[Exercise objective]
An identical copy of all records below is to be written out.

[Given information]

'''

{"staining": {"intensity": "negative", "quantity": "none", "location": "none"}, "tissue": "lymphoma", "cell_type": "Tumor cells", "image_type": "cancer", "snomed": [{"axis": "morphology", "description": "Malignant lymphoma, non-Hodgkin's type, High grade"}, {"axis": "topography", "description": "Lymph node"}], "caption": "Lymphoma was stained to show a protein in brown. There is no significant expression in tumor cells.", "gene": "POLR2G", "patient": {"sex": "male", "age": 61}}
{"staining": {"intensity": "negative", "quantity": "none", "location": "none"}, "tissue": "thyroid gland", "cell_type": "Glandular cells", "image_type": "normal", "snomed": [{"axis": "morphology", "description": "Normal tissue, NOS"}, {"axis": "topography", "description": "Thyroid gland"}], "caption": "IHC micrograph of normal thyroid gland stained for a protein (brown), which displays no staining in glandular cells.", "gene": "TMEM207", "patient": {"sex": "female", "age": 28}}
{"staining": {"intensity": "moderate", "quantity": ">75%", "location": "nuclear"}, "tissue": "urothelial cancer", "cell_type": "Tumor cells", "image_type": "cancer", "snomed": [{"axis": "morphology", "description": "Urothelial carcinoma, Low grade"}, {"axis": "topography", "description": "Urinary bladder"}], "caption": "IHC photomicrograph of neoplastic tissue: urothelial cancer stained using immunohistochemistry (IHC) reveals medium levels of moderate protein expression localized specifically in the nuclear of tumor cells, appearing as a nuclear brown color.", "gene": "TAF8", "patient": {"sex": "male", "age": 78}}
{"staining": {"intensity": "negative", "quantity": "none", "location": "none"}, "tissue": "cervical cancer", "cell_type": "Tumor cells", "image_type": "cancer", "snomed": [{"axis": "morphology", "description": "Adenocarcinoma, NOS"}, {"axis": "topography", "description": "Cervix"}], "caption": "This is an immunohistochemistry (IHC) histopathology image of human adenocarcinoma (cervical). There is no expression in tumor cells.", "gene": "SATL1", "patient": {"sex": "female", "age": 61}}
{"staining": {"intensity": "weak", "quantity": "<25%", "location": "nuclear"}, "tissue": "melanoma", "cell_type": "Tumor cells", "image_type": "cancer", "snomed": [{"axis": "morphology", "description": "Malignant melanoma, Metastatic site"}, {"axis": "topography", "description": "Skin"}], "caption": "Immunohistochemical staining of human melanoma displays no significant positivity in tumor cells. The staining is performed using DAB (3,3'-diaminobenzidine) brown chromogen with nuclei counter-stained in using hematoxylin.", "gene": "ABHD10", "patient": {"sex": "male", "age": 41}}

'''

[Answer for the task]
{"staining": {"intensity": "negative", "quantity": "none", "location": "none"}, "tissue": "lymphoma", "cell_type": "Tumor cells", "image_type": "cancer", "snomed": [{"axis": "morphology", "description": "Malignant lymphoma, non-Hodgkin's type, High grade"}, {"axis": "topography", "description": "Lymph node"}], "caption": "Lymphoma was stained to show a protein in brown. There is no significant expression in tumor cells.", "gene": "POLR2G", "patient": {"sex": "male", "age": 61}}
{"staining": {"intensity": "negative", "quantity": "none", "location": "none"}, "tissue": "thyroid gland", "cell_type": "Glandular cells", "image_type": "normal", "snomed": [{"axis": "morphology", "description": "Normal tissue, NOS"}, {"axis": "topography", "description": "Thyroid gland"}], "caption": "IHC micrograph of normal thyroid gland stained for a protein (brown), which displays no staining in glandular cells.", "gene": "TMEM207", "patient": {"sex": "female", "age": 28}}
{"staining": {"intensity": "moderate", "quantity": ">75%", "location": "nuclear"}, "tissue": "urothelial cancer", "cell_type": "Tumor cells", "image_type": "cancer", "snomed": [{"axis": "morphology", "description": "Urothelial carcinoma, Low grade"}, {"axis": "topography", "description": "Urinary bladder"}], "caption": "IHC photomicrograph of neoplastic tissue: urothelial cancer stained using immunohistochemistry (IHC) reveals medium levels of moderate protein expression localized specifically in the nuclear of tumor cells, appearing as a nuclear brown color.", "gene": "TAF8", "patient": {"sex": "male", "age": 78}}
{"staining": {"intensity": "negative", "quantity": "none", "location": "none"}, "tissue": "cervical cancer", "cell_type": "Tumor cells", "image_type": "cancer", "snomed": [{"axis": "morphology", "description": "Adenocarcinoma, NOS"}, {"axis": "topography", "description": "Cervix"}], "caption": "This is an immunohistochemistry (IHC) histopathology image of human adenocarcinoma (cervical). There is no expression in tumor cells.", "gene": "SATL1", "patient": {"sex": "female", "age": 61}}
{"staining": {"intensity": "weak", "quantity": "<25%", "location": "nuclear"}, "tissue": "melanoma", "cell_type": "Tumor cells", "image_type": "cancer", "snomed": [{"axis": "morphology", "description": "Malignant melanoma, Metastatic site"}, {"axis": "topography", "description": "Skin"}], "caption": "Immunohistochemical staining of human melanoma displays no significant positivity in tumor cells. The staining is performed using DAB (3,3'-diaminobenzidine) brown chromogen with nuclei counter-stained in using hematoxylin.", "gene": "ABHD10", "patient": {"sex": "male", "age": 41}}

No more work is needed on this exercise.